For clarification and comparison, we also applied published prediction equations of Wmax to our data. Optional additional predictors in these studies were age, gender, body weight or FFM and FEV1. In the obstructive group, the residuals of two equations [7,8] showed similar variance and distribution to our equation, with gender being part of both equations. However, the other three equations [4,5,6] led to a systemic deviation towards an underestimation of Wmax, getting worse with increasing 6MWD. In these three studies, gender was not part of the equation despite having evaluated a mixed group. Holland et al. [28] also found considerable differences between three equations from literature estimating Wmax from 6MWD after applying them to 64 COPD patients; in men, the variation reached 47%. Besides the above-mentioned limited reproducibility of the applied methods, diverse protocols for cycle ergometer testing and inclusion of different predictors may also contribute to the identified differences. Only one equation from the literature [8] included a lung function parameter. Pretto et al. [29] did not use the 6MWD but baseline respiratory function as the only predictor of Wmax; the correlation was 0.85. This underlines the importance to include measures of lung function impairment when predicting Wmax. The equation for lung fibrosis [6] has been assessed in an Asian population and included FVC as an additional predictor. The application to our data led to residuals which showed a systematic deviation toward lower values independent of the 6MWD value, probably caused by different anthropometry.

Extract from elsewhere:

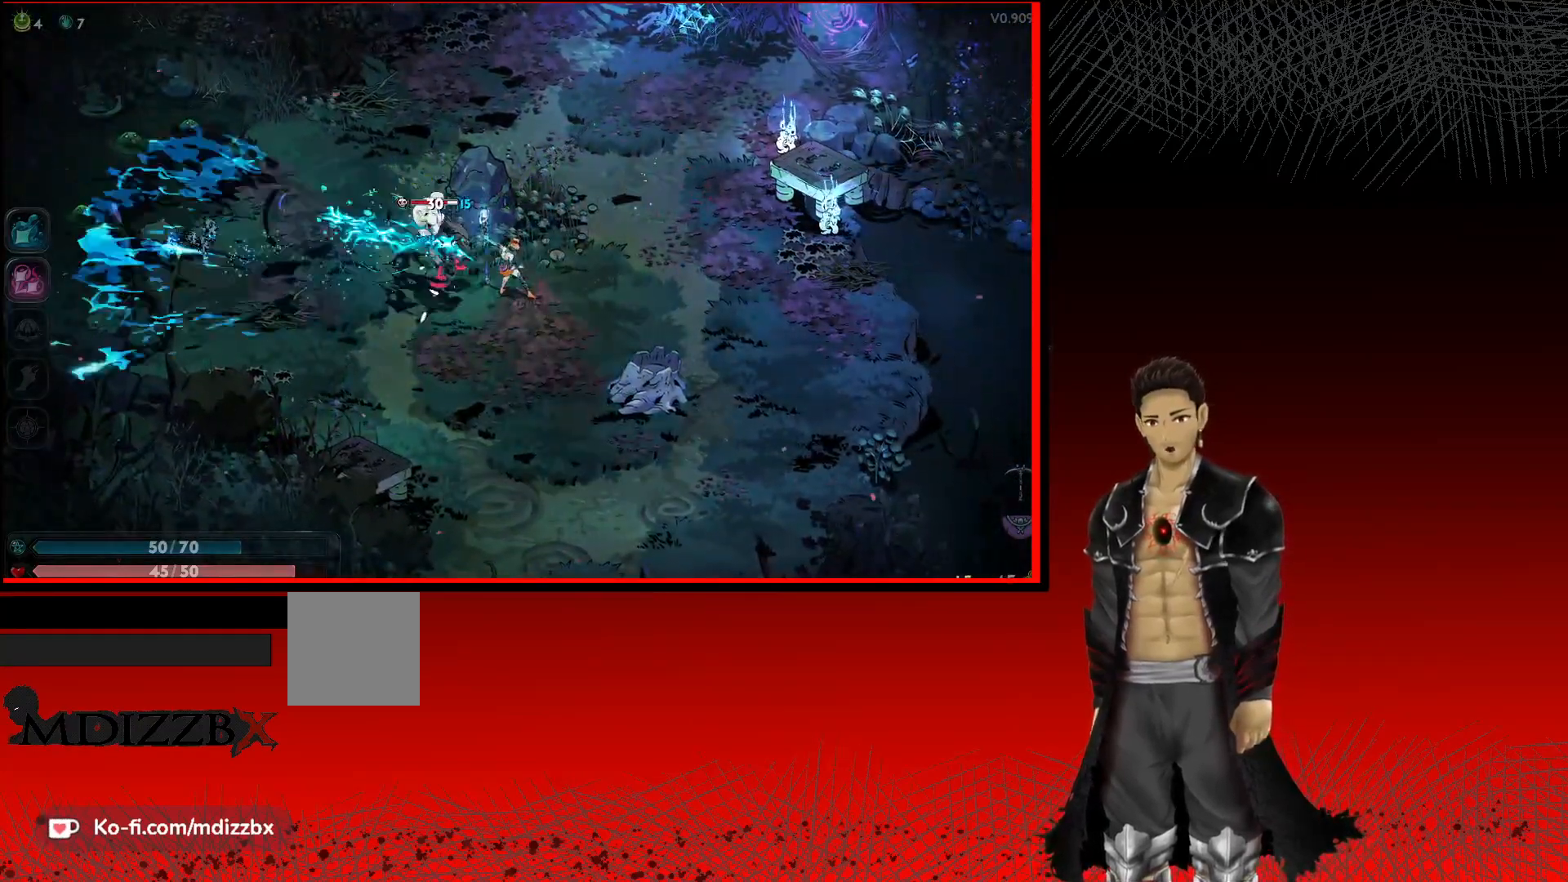
{"buttons": ["X"], "left_stick": "left", "right_stick": "center", "events": [[117, "X", "up"], [200, "X", "down"], [317, "X", "up"], [417, "X", "down"]]}
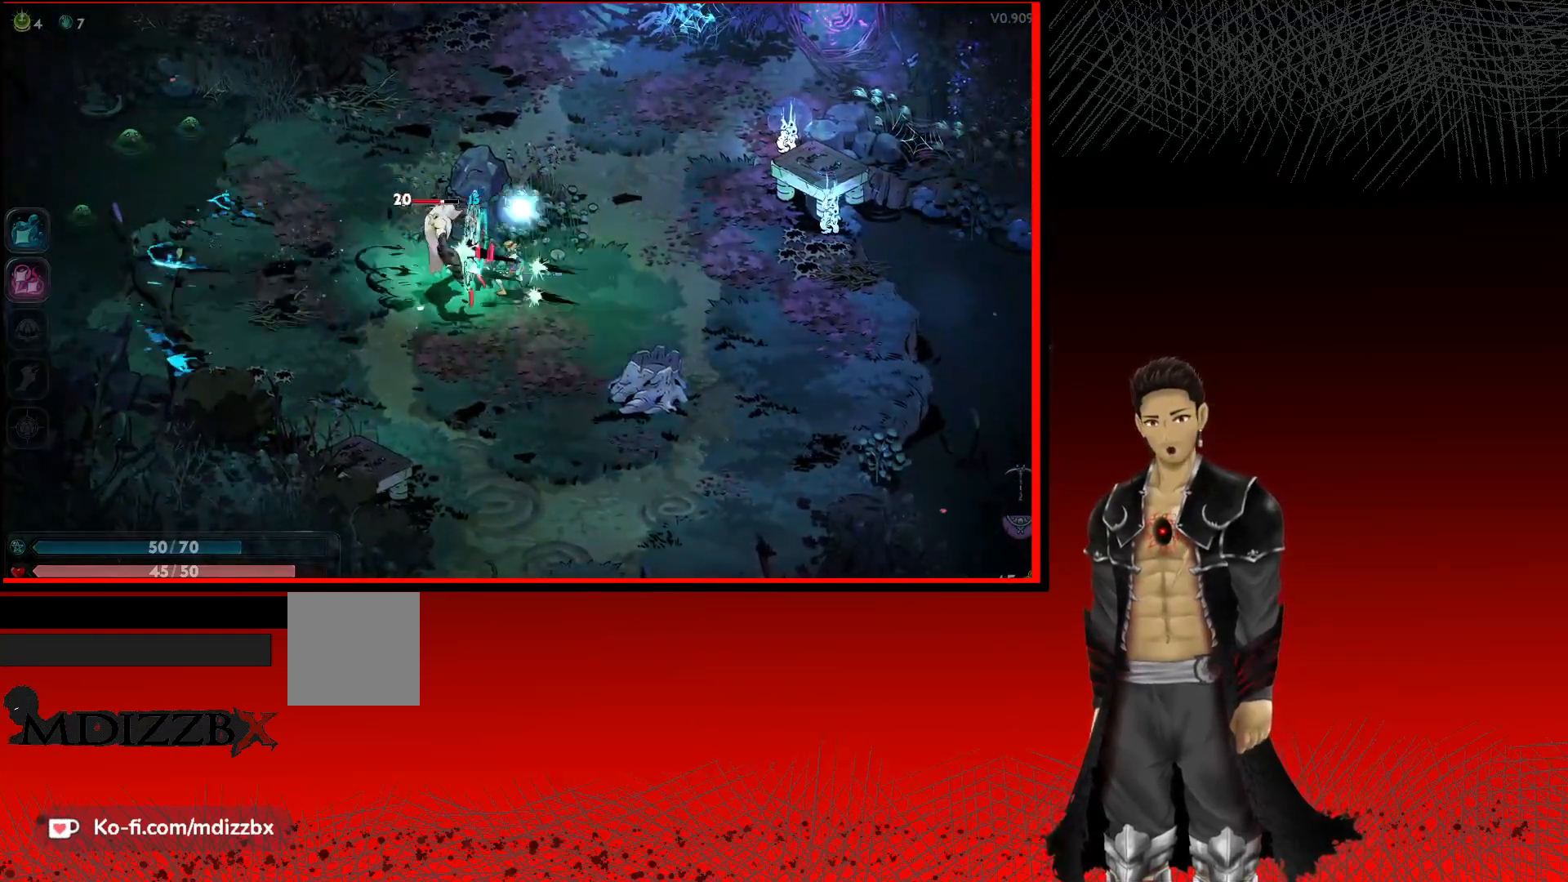
{"buttons": [], "left_stick": "left", "right_stick": "center", "events": [[17, "X", "up"], [100, "X", "down"], [217, "X", "up"], [300, "X", "down"], [433, "X", "up"]]}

We included asthma patients who exhibited Wmax >200 W. In these patients, the 6MWD might not be an appropriate test. Due to the ceiling effect of the walking distance, the slope of the prediction equation could be calculated higher than in a more physically impaired cohort.

When comparing different prediction equations, the underlying study protocols and inclusion criteria may differ and comparability may be hampered. In addition, the specific populations have to be taken into account. Three equations were assessed in Australia and the Netherlands, countries with populations that can be regarded similar to German anthropometry. In the case of the other two equations, based on a Brazilian and an Asian population, the value of a comparison to a European population is limited because the anthropometric characteristics of the patients may differ considerably. This could lead to a different degree of correlation between the analyzed parameters, as well as to divergent slope and intercept of the regression line of the prediction equation.

Our results confirm the possibility to predict Wmax from 6MWD and related measures, but the achievable accuracy of prediction in single individuals is too low to be of practical value. A replacement of the individual assessment of Wmax by other tests cannot be advised.

Despite this, the prediction equations which we established on the basis of a large, heterogeneous data set might be useful for the estimation of average values in epidemiological and clinical studies, when cohorts in which Wmax has either been or not been determined are to be compared.

This study was supported and approved by the DGUV, German Social Accident Insurance (registered umbrella association of the accident insurance institutions for the industrial and public sectors).